PyTorch Attention Mechanisms

In the world of Natural Language Processing (NLP), attention mechanisms have revolutionized how neural networks understand and process language. They're the secret sauce behind powerful models like BERT, GPT, and other transformer architectures. But what exactly are attention mechanisms, and how do we implement them in PyTorch?

This tutorial will guide you through understanding attention mechanisms from the ground up, with practical PyTorch implementations to help solidify your understanding.

What is Attention?

At its core, attention is a technique that allows a model to focus on specific parts of input data when producing an output. Think of how you read this sentence—your eyes may jump back to earlier words to establish context. Attention mechanisms let neural networks do something similar.

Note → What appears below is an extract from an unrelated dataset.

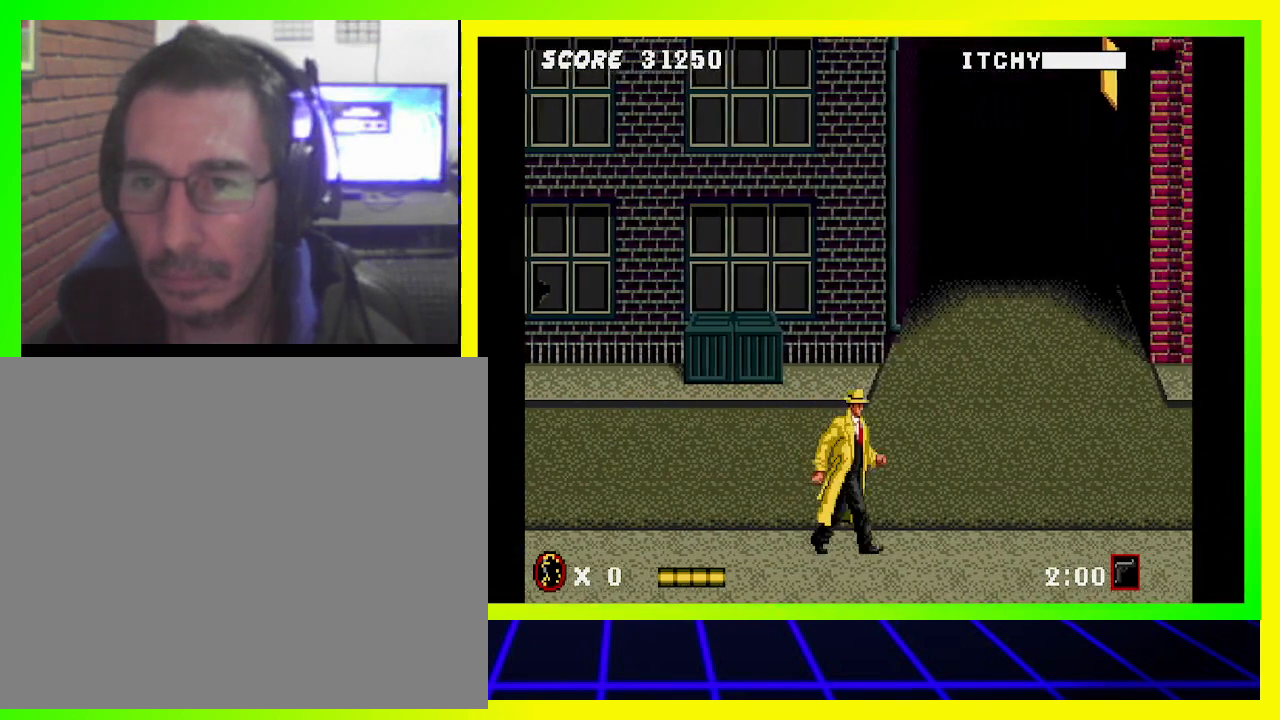
{"buttons": ["DPAD_RIGHT"], "left_stick": "center", "right_stick": "center", "events": []}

In NLP, attention helps models decide which words in a sentence are most important for understanding its meaning, especially when dealing with tasks like translation or summarization where context is crucial.

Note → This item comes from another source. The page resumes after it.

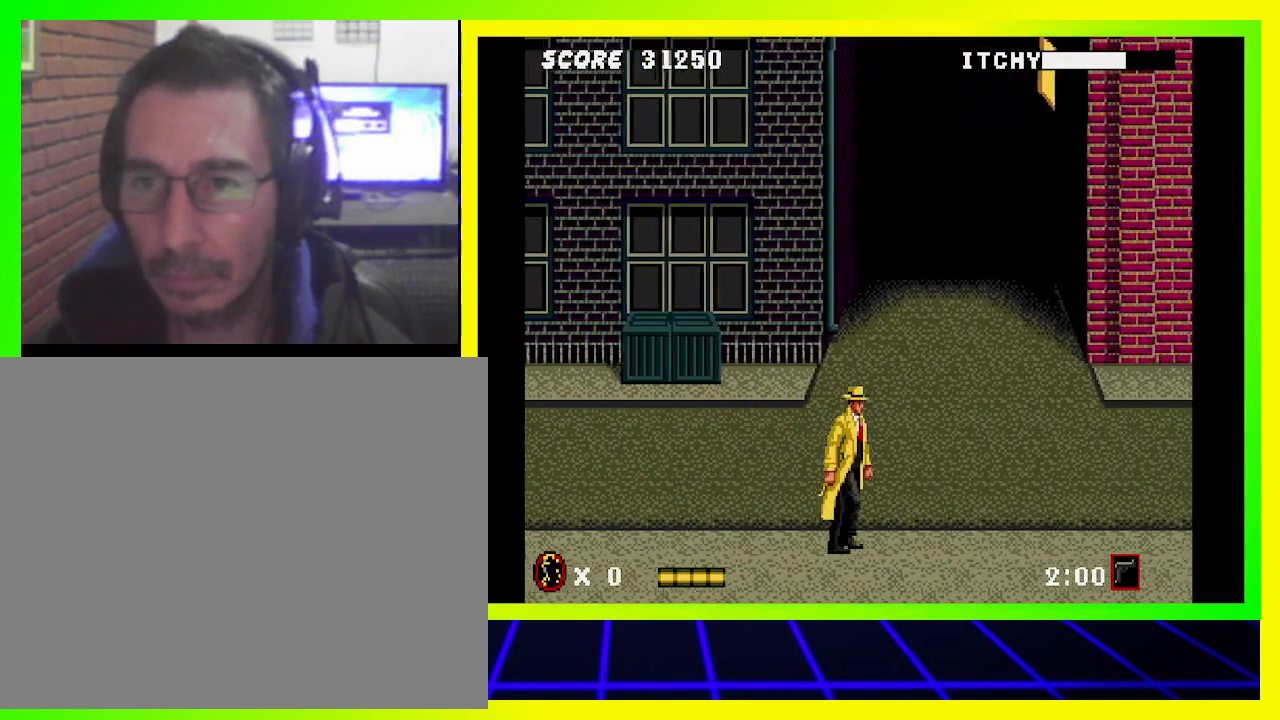
{"buttons": ["DPAD_RIGHT"], "left_stick": "center", "right_stick": "center", "events": []}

Types of Attention Mechanisms

Before diving into code, let's understand the main types of attention:

Basic Attention: Assigning importance weights to input elements
Self-Attention: Relating different positions in a single sequence
Multi-Head Attention: Running attention multiple times in parallel

Implementing Basic Attention in PyTorch

Let's start by implementing a simple attention mechanism in PyTorch:

python
import torch
import torch.nn as nn
import torch.nn.functional as F

class BasicAttention(nn.Module):
    def __init__(self, hidden_size):
        super(BasicAttention, self).__init__()
        # Attention projection layer
        self.attention = nn.Linear(hidden_size, 1)
    
    def forward(self, encoder_outputs):
        # encoder_outputs shape: [batch_size, seq_len, hidden_size]
        
        # Calculate attention weights
        attention_weights = self.attention(encoder_outputs)  # [batch_size, seq_len, 1]
        attention_weights = F.softmax(attention_weights.squeeze(-1), dim=1)  # [batch_size, seq_len]
        
        # Apply attention weights to get context vector
        attention_weights = attention_weights.unsqueeze(2)  # [batch_size, seq_len, 1]
        context = torch.sum(encoder_outputs * attention_weights, dim=1)  # [batch_size, hidden_size]
        
        return context, attention_weights.squeeze(2)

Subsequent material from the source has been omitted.